Usando as técnicas legitimadas pelo folhetim, Pompeia mantém a tensão narrativa, de modo a prender o interesse e a atenção do leitor, eventualmente até conversando com este – expediente metalinguístico consagrado por Machado de Assis. As descrições da natureza tangenciam a poesia, lembrando as póstumas Canções sem metro (1900), poemas em prosa, de clara extração simbolista. Observe-se este trecho, do capítulo “Quem persegue. Quem defende”, em que o impossível silêncio é valorizado acima de qualquer outra percepção:

 

Por sobre os píncaros arredondados das montanhas resvalavam massas de nevoeiro até se deixarem cair lento a lento pelas quebradas. Por toda a parte reinava o silêncio. (p. 119)

 

Do capítulo “A volta”, um trecho em que o realismo da narrativa se deixa envolver em um halo de irrealidade:

 

A lua, vermelha como a lanterna sangrenta de algum gênio das trevas, avançava tristonha pelos céus além. A atmosfera, tristemente nublada, mal coava uma frouxa claridade que dava a tudo uma feição fantástica. (p. 88)

 

Era o que o autor chamava de “poesia selvática”.

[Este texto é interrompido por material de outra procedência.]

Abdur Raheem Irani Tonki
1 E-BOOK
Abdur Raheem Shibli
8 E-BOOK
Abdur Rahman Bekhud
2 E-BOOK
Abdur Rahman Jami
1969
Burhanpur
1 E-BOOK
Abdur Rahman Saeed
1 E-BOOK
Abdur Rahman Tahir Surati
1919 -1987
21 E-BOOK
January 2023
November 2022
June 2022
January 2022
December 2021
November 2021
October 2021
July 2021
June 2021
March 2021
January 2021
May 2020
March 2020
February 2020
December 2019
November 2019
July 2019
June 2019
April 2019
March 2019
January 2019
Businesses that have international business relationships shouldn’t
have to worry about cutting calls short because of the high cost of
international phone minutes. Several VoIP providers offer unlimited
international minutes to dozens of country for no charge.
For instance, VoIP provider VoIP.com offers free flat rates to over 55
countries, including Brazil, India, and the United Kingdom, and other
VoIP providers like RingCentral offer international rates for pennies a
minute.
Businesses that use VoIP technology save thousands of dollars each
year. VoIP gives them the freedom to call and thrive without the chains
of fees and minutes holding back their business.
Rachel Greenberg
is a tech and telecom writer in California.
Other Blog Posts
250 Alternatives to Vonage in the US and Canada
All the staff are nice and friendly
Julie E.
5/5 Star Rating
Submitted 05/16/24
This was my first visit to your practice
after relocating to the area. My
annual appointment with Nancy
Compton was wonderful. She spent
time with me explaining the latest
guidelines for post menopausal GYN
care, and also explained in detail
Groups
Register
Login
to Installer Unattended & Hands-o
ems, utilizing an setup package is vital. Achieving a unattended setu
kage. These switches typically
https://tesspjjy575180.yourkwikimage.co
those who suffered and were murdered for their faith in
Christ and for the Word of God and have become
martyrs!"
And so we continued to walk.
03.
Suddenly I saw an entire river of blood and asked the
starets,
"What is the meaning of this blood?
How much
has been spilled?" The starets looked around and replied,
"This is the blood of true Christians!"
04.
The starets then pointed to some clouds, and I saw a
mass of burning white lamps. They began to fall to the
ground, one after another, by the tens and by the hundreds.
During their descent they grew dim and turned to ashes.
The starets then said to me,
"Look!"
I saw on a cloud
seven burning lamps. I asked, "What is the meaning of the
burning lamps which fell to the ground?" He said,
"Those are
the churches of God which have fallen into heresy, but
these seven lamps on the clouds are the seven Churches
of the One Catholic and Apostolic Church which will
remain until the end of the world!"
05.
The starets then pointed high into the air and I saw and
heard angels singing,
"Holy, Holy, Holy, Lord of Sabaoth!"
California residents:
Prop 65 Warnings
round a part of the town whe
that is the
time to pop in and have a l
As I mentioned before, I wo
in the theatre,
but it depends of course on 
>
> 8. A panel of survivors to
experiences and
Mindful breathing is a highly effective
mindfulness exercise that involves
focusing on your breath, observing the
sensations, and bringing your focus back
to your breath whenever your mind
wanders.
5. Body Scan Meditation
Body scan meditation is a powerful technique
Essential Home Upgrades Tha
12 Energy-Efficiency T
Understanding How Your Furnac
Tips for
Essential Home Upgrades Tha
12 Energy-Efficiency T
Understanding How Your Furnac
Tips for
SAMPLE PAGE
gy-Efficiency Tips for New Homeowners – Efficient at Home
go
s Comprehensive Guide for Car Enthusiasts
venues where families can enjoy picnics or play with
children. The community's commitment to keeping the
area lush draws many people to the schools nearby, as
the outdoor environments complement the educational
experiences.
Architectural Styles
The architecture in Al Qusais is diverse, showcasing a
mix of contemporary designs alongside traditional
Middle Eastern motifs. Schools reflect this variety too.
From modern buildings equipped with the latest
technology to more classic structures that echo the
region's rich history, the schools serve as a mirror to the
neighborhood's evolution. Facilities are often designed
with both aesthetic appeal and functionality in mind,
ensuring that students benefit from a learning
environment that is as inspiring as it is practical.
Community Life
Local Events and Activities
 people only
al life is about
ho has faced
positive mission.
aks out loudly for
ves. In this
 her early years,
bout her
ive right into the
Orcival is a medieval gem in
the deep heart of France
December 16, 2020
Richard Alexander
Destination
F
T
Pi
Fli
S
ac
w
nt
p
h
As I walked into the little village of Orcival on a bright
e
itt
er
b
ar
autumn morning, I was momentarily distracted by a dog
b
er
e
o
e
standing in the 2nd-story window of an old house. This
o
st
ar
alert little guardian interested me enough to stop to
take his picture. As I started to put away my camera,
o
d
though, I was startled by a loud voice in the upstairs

A par da violência que permeia a narrativa, o naturalista Raul Pompeia defende teses hoje consideradas racistas – como o de que o comportamento humano é uma herança genética, racial. Como atenuante, diga-se que ele herda mais de 300 anos de escravidão, promovida por uma elite branca e cristã, com laivos civilizatórios europeus.

(Conclui na próxima sexta-feira, 11/02)



[1] Apud MARTINS, Wilson. História da inteligência brasileira, vol. IV (1877-1896). 2. ed. São Paulo: Cultrix, 1979. p. 85-86.

[2] POMPEIA, Raul. Uma tragédia no Amazonas (ensaio literário). Manaus: Reggo, 2020.

[3] JOBIM, Anísio. O Amazonas: sua história (ensaio antropogeográfico e político). Col. Brasiliana, vol. 292. São Paulo: Companhia Editora Nacional, 1957. p. 52.